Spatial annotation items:
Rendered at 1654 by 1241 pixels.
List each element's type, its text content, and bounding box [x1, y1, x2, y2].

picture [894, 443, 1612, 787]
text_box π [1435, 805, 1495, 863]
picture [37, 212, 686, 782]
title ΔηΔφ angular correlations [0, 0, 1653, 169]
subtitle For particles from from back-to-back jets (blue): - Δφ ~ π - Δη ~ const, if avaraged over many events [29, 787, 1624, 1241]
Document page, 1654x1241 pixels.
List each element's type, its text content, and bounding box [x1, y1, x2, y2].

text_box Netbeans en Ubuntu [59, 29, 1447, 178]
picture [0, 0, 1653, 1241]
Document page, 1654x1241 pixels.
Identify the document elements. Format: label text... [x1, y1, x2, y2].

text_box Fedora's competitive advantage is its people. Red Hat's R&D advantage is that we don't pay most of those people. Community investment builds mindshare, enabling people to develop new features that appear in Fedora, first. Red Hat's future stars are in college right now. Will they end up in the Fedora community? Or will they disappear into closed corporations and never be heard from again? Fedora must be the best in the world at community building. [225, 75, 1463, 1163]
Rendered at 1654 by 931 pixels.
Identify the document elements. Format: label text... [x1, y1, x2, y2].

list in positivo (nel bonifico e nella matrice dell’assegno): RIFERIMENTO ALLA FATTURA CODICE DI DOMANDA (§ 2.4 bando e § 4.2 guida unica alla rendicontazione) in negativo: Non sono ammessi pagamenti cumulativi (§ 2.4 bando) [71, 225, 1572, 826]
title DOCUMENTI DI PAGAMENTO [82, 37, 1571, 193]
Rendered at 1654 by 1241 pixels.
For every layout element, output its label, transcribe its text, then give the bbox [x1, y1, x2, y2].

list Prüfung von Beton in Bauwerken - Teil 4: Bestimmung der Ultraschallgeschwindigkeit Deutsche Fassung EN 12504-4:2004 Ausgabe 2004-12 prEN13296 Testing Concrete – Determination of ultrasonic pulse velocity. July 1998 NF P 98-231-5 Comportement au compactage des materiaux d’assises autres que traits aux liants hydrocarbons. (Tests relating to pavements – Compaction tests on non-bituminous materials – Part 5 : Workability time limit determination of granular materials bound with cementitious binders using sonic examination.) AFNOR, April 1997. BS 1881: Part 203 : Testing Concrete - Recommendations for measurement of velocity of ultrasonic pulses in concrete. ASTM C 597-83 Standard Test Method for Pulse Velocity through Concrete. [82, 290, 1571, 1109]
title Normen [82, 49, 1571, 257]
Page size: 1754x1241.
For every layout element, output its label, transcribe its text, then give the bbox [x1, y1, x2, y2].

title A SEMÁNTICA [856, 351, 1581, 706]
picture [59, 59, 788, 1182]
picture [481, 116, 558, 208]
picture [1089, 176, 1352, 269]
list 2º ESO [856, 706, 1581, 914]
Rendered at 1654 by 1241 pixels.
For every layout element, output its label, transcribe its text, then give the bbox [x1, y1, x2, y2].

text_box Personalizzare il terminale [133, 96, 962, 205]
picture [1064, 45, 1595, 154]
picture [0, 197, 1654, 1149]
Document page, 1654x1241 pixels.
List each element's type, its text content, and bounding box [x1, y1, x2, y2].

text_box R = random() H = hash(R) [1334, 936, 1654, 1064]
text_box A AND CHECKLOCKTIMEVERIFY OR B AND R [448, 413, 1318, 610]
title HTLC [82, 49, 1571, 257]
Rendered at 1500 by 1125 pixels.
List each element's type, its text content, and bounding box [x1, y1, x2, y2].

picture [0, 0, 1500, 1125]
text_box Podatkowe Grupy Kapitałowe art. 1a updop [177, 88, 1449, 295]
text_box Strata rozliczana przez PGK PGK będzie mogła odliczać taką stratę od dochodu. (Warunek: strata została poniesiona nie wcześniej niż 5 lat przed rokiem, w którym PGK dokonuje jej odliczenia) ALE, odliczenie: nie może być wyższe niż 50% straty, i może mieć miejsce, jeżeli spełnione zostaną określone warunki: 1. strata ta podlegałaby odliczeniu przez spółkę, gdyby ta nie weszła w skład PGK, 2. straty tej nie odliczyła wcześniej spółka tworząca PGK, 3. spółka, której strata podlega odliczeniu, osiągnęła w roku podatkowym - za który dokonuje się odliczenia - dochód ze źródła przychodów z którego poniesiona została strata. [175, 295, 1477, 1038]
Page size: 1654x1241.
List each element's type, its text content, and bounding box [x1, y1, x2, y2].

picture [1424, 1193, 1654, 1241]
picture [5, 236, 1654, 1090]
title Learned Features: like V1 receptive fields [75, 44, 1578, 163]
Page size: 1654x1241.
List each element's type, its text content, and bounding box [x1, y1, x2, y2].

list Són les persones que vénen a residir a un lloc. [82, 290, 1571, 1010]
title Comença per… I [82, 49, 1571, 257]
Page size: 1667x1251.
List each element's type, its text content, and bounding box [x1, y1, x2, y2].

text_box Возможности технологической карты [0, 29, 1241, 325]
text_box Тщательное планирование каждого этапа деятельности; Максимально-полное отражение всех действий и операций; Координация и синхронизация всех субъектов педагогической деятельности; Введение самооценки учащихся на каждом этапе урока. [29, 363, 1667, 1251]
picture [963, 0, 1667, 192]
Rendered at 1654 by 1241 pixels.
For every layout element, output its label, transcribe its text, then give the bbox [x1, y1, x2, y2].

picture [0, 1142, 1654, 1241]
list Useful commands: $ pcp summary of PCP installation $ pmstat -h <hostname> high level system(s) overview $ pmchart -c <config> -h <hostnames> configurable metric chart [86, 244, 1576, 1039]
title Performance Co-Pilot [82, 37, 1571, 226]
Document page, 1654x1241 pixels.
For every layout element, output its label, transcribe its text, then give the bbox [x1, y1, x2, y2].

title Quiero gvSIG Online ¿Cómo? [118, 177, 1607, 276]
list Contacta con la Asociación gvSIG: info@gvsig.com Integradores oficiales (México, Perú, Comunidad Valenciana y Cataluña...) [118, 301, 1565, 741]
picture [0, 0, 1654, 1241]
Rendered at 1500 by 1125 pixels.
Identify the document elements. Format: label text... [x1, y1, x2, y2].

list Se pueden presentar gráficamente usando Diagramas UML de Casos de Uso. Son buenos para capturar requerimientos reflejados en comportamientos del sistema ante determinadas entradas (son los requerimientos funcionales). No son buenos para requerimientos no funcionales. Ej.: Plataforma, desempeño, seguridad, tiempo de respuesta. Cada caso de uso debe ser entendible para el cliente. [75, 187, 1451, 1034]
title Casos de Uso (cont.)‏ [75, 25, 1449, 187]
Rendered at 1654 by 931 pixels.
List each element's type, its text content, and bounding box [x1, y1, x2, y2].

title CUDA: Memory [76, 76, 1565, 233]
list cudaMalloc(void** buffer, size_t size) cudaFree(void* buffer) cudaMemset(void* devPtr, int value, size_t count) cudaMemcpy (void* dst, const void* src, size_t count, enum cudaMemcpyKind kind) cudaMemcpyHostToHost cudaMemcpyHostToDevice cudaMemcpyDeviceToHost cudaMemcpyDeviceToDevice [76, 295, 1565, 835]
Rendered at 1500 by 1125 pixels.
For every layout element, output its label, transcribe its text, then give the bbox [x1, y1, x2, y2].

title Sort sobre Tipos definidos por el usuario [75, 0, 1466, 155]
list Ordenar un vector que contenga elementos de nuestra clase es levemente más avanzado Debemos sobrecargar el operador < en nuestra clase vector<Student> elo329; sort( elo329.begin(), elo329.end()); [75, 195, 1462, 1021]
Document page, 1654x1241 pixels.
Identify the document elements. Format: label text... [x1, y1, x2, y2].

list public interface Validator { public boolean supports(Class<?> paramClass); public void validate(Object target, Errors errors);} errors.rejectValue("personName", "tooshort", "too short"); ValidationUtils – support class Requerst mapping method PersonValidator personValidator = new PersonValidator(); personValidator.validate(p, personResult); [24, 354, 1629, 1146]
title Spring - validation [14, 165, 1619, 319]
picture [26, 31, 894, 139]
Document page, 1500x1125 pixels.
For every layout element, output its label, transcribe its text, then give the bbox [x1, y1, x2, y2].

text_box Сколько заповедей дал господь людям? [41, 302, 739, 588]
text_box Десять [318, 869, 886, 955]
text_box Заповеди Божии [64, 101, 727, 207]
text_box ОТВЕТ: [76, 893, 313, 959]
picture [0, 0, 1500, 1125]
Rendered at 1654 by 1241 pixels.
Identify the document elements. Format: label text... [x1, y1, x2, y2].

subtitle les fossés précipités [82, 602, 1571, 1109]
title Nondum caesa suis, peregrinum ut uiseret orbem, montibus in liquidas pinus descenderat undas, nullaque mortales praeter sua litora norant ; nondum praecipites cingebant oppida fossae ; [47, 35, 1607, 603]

**Exercise description:**
Copy out the items from the beginning through the line containing "text_box Fedora's competitive", with both ends included.

**The reply:**
Rendered at 1654 by 1241 pixels.
List each element's type, its text content, and bounding box [x1, y1, x2, y2].

picture [894, 443, 1612, 787]
text_box π [1435, 805, 1495, 863]
picture [37, 212, 686, 782]
title ΔηΔφ angular correlations [0, 0, 1653, 169]
subtitle For particles from from back-to-back jets (blue): - Δφ ~ π - Δη ~ const, if avaraged over many events [29, 787, 1624, 1241]
Document page, 1654x1241 pixels.
List each element's type, its text content, and bounding box [x1, y1, x2, y2].

text_box Netbeans en Ubuntu [59, 29, 1447, 178]
picture [0, 0, 1653, 1241]
Document page, 1654x1241 pixels.
Identify the document elements. Format: label text... [x1, y1, x2, y2].

text_box Fedora's competitive advantage is its people. Red Hat's R&D advantage is that we don't pay most of those people. Community investment builds mindshare, enabling people to develop new features that appear in Fedora, first. Red Hat's future stars are in college right now. Will they end up in the Fedora community? Or will they disappear into closed corporations and never be heard from again? Fedora must be the best in the world at community building. [225, 75, 1463, 1163]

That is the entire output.